▶ About this task
Edit the text of all the records by replacing every "communications" with "messages" and leaving everything else unchanged. Omit the pictures from your answer.
<<<<
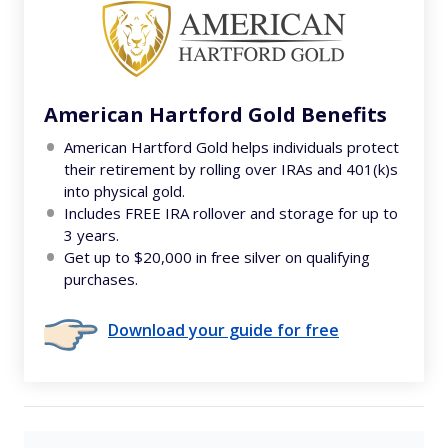
American Hartford Gold Benefits
American Hartford Gold helps individuals protect
their retirement by rolling over IRAs and 401(k)s
into physical gold.
Includes FREE IRA rollover and storage for up to
3 years.
Get up to $20,000 in free silver on qualifying
purchases.
Download your guide for free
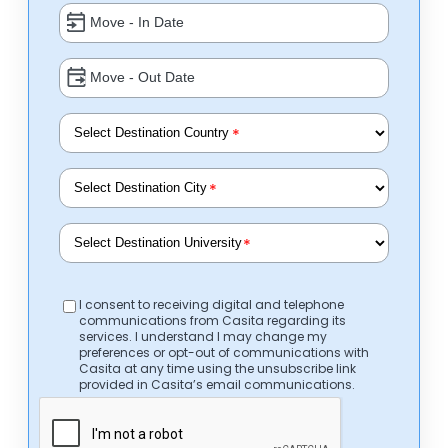
*
*
*
I consent to receiving digital and telephone
communications from Casita regarding its
services. I understand I may change my
preferences or opt-out of communications with
Casita at any time using the unsubscribe link
provided in Casita’s email communications.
>>>>
▶ Worked solution
American Hartford Gold Benefits
American Hartford Gold helps individuals protect
their retirement by rolling over IRAs and 401(k)s
into physical gold.
Includes FREE IRA rollover and storage for up to
3 years.
Get up to $20,000 in free silver on qualifying
purchases.
Download your guide for free
*
*
*
I consent to receiving digital and telephone
messages from Casita regarding its
services. I understand I may change my
preferences or opt-out of messages with
Casita at any time using the unsubscribe link
provided in Casita’s email messages.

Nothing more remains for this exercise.